== Your objective ==
All that should come back is the lines of the data below from the one containing "even in serial?" to the one containing "Jejich barva pak", inclusive, exactly as they stand.

== Records for the exercise ==
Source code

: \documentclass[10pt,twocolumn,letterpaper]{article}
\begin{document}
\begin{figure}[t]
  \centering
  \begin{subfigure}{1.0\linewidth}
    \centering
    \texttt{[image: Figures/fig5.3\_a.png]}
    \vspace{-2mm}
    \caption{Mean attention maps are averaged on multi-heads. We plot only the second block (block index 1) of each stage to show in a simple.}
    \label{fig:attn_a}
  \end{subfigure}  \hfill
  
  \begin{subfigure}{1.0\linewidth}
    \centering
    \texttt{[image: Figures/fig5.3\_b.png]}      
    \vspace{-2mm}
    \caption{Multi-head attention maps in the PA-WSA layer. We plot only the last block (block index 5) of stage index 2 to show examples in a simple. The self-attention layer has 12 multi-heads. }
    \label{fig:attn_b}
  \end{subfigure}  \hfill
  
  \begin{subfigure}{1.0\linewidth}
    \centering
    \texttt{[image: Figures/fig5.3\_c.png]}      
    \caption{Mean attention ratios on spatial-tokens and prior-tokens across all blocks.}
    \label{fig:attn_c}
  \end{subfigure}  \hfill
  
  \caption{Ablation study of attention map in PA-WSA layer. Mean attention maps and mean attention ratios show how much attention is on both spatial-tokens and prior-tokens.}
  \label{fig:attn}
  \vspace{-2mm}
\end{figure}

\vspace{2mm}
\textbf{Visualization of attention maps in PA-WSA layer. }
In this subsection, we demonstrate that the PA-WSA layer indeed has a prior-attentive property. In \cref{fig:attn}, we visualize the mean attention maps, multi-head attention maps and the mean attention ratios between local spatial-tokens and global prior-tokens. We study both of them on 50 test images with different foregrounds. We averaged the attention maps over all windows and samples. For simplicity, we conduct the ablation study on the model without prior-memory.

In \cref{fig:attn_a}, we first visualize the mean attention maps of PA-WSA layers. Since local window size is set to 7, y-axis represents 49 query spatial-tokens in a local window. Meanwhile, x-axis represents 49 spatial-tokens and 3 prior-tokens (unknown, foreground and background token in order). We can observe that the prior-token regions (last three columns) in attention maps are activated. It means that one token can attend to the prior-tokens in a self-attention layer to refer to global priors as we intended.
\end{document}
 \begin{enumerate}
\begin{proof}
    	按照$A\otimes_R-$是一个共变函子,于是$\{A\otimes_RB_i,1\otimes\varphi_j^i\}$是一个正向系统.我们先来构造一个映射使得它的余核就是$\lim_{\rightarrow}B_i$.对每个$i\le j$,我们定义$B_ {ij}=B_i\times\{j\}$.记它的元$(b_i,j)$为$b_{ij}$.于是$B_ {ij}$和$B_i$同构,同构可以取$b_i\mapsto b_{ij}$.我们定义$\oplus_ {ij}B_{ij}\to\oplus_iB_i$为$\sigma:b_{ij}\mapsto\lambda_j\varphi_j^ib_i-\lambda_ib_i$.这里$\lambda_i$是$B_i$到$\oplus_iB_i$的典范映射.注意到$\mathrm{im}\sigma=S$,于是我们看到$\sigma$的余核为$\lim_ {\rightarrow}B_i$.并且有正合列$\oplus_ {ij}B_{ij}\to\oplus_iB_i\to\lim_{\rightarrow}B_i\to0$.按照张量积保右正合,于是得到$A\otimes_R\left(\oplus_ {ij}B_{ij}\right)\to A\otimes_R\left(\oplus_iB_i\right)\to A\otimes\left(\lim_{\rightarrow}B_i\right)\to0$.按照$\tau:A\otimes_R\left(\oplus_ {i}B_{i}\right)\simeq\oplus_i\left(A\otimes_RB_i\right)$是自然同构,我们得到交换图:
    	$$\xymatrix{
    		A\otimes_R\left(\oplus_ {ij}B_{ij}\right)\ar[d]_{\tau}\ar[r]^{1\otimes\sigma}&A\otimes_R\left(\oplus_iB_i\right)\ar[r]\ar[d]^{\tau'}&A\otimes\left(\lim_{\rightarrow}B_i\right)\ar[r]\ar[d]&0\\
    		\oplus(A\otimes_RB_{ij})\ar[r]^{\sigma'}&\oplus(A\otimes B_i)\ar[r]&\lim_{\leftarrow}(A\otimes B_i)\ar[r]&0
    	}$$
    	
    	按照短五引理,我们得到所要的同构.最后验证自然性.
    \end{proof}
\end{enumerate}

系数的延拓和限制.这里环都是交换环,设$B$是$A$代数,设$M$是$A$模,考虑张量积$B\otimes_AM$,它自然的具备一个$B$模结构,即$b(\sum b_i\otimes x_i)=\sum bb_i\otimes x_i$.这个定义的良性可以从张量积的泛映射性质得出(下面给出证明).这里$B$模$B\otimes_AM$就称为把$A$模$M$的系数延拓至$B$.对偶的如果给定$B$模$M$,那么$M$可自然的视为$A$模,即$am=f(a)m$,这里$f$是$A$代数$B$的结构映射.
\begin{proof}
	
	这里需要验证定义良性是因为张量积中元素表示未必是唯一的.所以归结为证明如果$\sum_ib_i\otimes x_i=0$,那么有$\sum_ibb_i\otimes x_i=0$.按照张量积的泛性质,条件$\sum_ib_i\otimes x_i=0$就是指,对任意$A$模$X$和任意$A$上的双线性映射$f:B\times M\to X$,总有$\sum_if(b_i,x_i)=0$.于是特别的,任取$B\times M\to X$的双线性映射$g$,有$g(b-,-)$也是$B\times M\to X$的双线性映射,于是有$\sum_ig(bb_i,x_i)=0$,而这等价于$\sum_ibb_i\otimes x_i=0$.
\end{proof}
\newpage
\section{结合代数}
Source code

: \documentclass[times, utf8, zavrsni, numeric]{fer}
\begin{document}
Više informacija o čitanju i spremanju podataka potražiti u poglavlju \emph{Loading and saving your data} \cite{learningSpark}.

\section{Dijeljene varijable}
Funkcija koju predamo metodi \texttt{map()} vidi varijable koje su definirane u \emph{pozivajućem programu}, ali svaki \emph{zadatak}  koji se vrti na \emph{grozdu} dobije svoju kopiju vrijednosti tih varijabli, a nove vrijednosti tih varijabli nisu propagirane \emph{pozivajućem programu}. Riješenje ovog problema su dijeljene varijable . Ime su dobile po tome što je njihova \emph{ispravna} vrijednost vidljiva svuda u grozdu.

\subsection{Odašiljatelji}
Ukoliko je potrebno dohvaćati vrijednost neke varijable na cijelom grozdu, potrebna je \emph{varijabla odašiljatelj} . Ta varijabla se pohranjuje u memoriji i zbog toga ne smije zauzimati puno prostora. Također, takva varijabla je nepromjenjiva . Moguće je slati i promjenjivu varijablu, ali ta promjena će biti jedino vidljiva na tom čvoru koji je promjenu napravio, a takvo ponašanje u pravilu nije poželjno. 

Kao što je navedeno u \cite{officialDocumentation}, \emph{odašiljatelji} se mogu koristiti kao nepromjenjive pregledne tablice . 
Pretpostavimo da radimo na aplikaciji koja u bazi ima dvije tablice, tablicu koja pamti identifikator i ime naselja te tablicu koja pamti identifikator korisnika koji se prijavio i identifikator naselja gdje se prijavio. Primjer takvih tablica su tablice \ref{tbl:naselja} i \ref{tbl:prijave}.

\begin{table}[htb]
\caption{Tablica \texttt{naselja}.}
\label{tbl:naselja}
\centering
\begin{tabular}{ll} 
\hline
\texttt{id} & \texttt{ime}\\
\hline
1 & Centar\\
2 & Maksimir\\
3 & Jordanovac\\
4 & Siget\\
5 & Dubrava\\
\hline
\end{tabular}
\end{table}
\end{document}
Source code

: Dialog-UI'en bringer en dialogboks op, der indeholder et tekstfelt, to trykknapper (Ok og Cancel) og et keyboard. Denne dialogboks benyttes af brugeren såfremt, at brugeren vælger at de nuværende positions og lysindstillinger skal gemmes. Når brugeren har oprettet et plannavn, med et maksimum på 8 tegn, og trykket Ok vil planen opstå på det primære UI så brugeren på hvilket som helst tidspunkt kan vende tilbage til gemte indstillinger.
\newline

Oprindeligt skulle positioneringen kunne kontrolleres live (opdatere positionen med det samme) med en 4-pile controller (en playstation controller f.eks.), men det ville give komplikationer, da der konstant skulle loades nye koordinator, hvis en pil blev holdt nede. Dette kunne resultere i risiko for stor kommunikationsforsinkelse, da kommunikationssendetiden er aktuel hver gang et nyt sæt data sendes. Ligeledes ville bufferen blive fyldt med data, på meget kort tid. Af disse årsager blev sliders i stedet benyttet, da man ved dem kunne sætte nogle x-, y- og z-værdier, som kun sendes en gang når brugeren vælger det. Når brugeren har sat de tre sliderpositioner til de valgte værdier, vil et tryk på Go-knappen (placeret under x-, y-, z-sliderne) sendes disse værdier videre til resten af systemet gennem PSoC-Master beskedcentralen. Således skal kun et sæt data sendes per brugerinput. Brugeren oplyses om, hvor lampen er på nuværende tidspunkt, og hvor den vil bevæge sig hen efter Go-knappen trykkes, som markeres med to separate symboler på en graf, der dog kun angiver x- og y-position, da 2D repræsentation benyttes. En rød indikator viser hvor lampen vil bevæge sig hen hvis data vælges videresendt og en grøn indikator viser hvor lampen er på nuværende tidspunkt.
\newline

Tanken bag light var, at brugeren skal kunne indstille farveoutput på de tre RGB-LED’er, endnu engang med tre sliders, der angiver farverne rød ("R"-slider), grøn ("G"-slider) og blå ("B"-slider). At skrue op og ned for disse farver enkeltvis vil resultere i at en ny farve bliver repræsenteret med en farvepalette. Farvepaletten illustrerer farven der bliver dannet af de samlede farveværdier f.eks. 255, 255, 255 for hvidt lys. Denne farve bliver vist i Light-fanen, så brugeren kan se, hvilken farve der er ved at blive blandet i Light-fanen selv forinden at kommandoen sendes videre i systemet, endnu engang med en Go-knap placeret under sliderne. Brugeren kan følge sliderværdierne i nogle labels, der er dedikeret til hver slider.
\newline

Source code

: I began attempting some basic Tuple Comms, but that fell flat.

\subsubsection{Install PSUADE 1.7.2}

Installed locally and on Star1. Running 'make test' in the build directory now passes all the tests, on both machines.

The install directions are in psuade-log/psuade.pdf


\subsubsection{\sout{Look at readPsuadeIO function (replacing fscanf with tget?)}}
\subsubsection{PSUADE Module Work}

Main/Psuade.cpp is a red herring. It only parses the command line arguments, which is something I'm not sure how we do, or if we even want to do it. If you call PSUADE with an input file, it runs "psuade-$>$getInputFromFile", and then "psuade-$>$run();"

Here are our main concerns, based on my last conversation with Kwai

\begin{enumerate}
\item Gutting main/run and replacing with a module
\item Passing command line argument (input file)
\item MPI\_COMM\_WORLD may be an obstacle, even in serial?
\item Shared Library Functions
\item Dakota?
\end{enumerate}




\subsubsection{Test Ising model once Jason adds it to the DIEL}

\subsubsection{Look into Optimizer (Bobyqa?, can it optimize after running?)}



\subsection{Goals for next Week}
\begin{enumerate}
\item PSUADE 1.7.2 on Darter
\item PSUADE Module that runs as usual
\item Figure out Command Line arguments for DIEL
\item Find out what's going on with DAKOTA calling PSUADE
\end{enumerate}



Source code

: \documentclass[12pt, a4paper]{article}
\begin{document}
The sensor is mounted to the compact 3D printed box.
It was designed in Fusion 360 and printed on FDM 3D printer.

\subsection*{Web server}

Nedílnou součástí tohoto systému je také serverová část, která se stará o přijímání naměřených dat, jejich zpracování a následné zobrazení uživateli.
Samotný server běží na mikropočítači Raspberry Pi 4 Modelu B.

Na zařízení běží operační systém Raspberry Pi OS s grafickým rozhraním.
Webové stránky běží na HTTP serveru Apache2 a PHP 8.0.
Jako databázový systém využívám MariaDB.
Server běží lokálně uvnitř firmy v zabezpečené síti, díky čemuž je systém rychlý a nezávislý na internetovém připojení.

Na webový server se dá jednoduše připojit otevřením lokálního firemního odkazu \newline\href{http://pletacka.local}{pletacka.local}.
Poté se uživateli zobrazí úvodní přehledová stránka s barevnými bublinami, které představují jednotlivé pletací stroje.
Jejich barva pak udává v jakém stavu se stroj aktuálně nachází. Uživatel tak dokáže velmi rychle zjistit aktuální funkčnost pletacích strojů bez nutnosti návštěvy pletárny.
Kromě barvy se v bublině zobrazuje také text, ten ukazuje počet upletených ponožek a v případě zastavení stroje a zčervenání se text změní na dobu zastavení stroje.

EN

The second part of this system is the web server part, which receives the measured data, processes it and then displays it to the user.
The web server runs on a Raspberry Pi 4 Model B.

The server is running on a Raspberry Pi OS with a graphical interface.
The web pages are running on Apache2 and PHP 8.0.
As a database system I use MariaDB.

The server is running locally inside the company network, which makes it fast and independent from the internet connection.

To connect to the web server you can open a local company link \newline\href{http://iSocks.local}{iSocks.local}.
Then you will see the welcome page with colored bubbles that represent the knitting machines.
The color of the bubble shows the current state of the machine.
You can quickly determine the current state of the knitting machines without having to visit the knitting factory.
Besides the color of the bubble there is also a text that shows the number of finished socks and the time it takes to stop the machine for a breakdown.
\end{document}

== Result for this exercise ==
\item MPI\_COMM\_WORLD may be an obstacle, even in serial?
\item Shared Library Functions
\item Dakota?
\end{enumerate}




\subsubsection{Test Ising model once Jason adds it to the DIEL}

\subsubsection{Look into Optimizer (Bobyqa?, can it optimize after running?)}



\subsection{Goals for next Week}
\begin{enumerate}
\item PSUADE 1.7.2 on Darter
\item PSUADE Module that runs as usual
\item Figure out Command Line arguments for DIEL
\item Find out what's going on with DAKOTA calling PSUADE
\end{enumerate}



Source code

: \documentclass[12pt, a4paper]{article}
\begin{document}
The sensor is mounted to the compact 3D printed box.
It was designed in Fusion 360 and printed on FDM 3D printer.

\subsection*{Web server}

Nedílnou součástí tohoto systému je také serverová část, která se stará o přijímání naměřených dat, jejich zpracování a následné zobrazení uživateli.
Samotný server běží na mikropočítači Raspberry Pi 4 Modelu B.

Na zařízení běží operační systém Raspberry Pi OS s grafickým rozhraním.
Webové stránky běží na HTTP serveru Apache2 a PHP 8.0.
Jako databázový systém využívám MariaDB.
Server běží lokálně uvnitř firmy v zabezpečené síti, díky čemuž je systém rychlý a nezávislý na internetovém připojení.

Na webový server se dá jednoduše připojit otevřením lokálního firemního odkazu \newline\href{http://pletacka.local}{pletacka.local}.
Poté se uživateli zobrazí úvodní přehledová stránka s barevnými bublinami, které představují jednotlivé pletací stroje.
Jejich barva pak udává v jakém stavu se stroj aktuálně nachází. Uživatel tak dokáže velmi rychle zjistit aktuální funkčnost pletacích strojů bez nutnosti návštěvy pletárny.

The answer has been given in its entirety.